(Items from a dataset)
──────

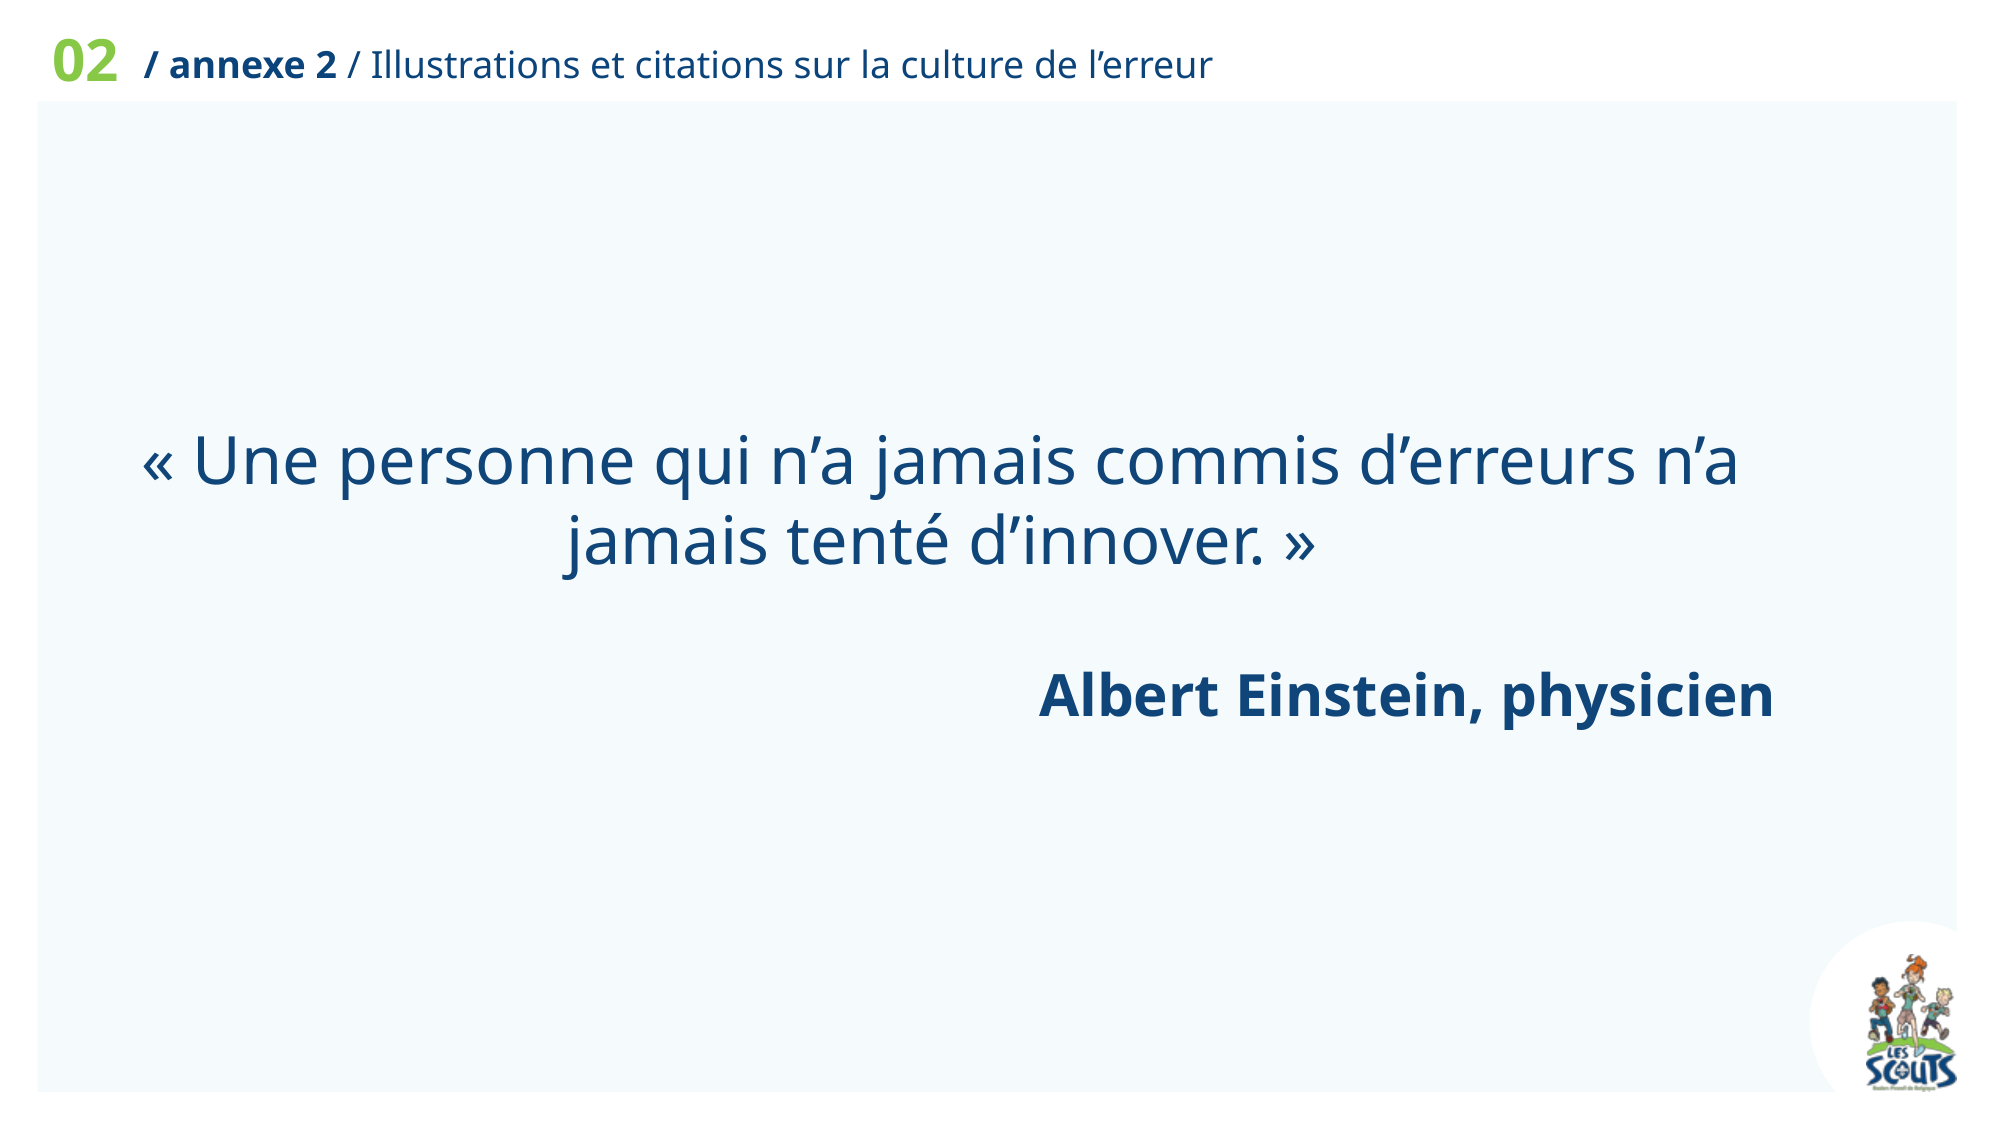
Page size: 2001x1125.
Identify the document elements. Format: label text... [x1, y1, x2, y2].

text_box « Une personne qui n’a jamais commis d’erreurs n’a jamais tenté d’innover. » Albert Einstein, physicien [94, 410, 1791, 736]
picture [1866, 954, 1957, 1092]
text_box 02 [37, 15, 151, 101]
text_box / annexe 2 / Illustrations et citations sur la culture de l’erreur [151, 33, 1310, 94]
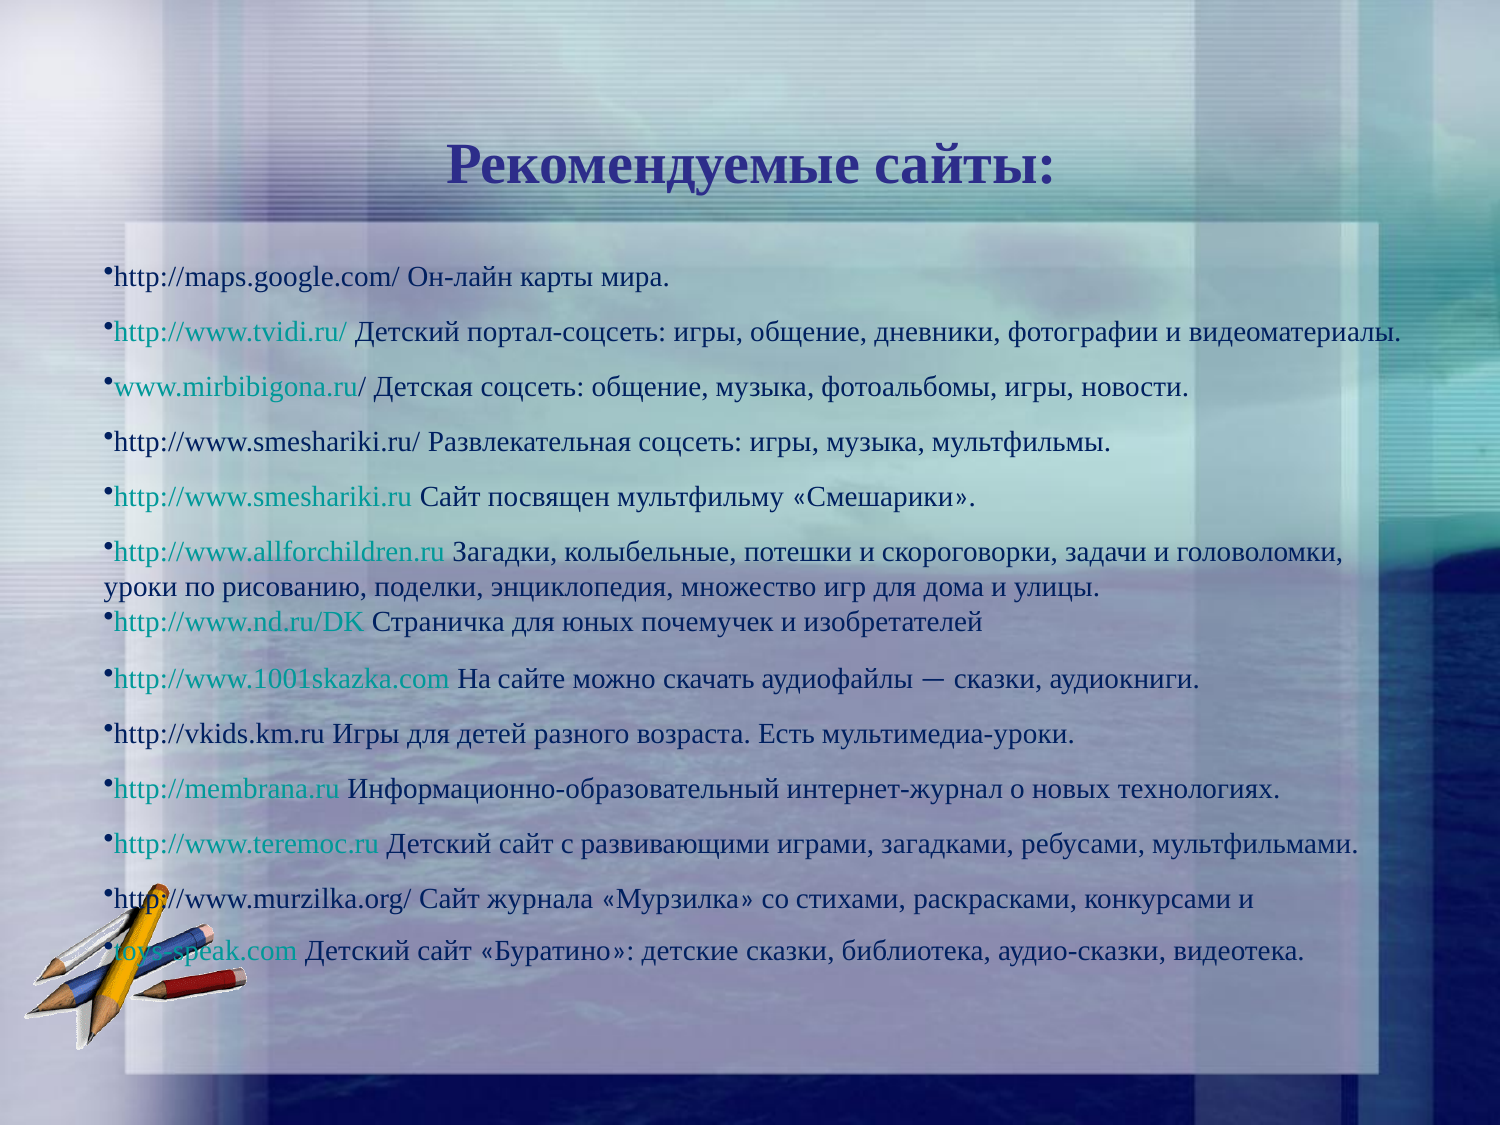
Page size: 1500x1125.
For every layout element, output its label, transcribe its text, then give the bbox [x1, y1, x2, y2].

title Рекомендуемые сайты: [76, 125, 1427, 305]
text_box http://maps.google.com/ Он-лайн карты мира. http://www.tvidi.ru/ Детский портал-соцсеть: игры, общение, дневники, фотографии и видеоматериалы. www.mirbibigona.ru/ Детская соцсеть: общение, музыка, фотоальбомы, игры, новости. http://www.smeshariki.ru/ Развлекательная соцсеть: игры, музыка, мультфильмы. http://www.smeshariki.ru Сайт посвящен мультфильму «Смешарики». http://www.allforchildren.ru Загадки, колыбельные, потешки и скороговорки, задачи и головоломки, уроки по рисованию, поделки, энциклопедия, множество игр для дома и улицы. http://www.nd.ru/DK Страничка для юных почемучек и изобретателей http://www.1001skazka.com На сайте можно скачать аудиофайлы — сказки, аудиокниги. http://vkids.km.ru Игры для детей разного возраста. Есть мультимедиа-уроки. http://membrana.ru Информационно-образовательный интернет-журнал о новых технологиях. http://www.teremoc.ru Детский сайт с развивающими играми, загадками, ребусами, мультфильмами. http://www.murzilka.org/ Сайт журнала «Мурзилка» со стихами, раскрасками, конкурсами и toys-speak.com Детский сайт «Буратино»: детские сказки, библиотека, аудио-сказки, видеотека. [88, 305, 1423, 974]
picture [0, 0, 1500, 1125]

──────

WORK TASK:
When copying, output the data exactly and leave out the pictures.

ANSWER SECTION:
Page size: 2001x1125.
Identify the document elements. Format: label text... [x1, y1, x2, y2].

text_box « Une personne qui n’a jamais commis d’erreurs n’a jamais tenté d’innover. » Albert Einstein, physicien [94, 410, 1791, 736]
picture [1866, 954, 1957, 1092]
text_box 02 [37, 15, 151, 101]
text_box / annexe 2 / Illustrations et citations sur la culture de l’erreur [151, 33, 1310, 94]
Page size: 1500x1125.
For every layout element, output its label, transcribe its text, then give the bbox [x1, y1, x2, y2].

title Рекомендуемые сайты: [76, 125, 1427, 305]
text_box http://maps.google.com/ Он-лайн карты мира. http://www.tvidi.ru/ Детский портал-соцсеть: игры, общение, дневники, фотографии и видеоматериалы. www.mirbibigona.ru/ Детская соцсеть: общение, музыка, фотоальбомы, игры, новости. http://www.smeshariki.ru/ Развлекательная соцсеть: игры, музыка, мультфильмы. http://www.smeshariki.ru Сайт посвящен мультфильму «Смешарики». http://www.allforchildren.ru Загадки, колыбельные, потешки и скороговорки, задачи и головоломки, уроки по рисованию, поделки, энциклопедия, множество игр для дома и улицы. http://www.nd.ru/DK Страничка для юных почемучек и изобретателей http://www.1001skazka.com На сайте можно скачать аудиофайлы — сказки, аудиокниги. http://vkids.km.ru Игры для детей разного возраста. Есть мультимедиа-уроки. http://membrana.ru Информационно-образовательный интернет-журнал о новых технологиях. http://www.teremoc.ru Детский сайт с развивающими играми, загадками, ребусами, мультфильмами. http://www.murzilka.org/ Сайт журнала «Мурзилка» со стихами, раскрасками, конкурсами и toys-speak.com Детский сайт «Буратино»: детские сказки, библиотека, аудио-сказки, видеотека. [88, 305, 1423, 974]
picture [0, 0, 1500, 1125]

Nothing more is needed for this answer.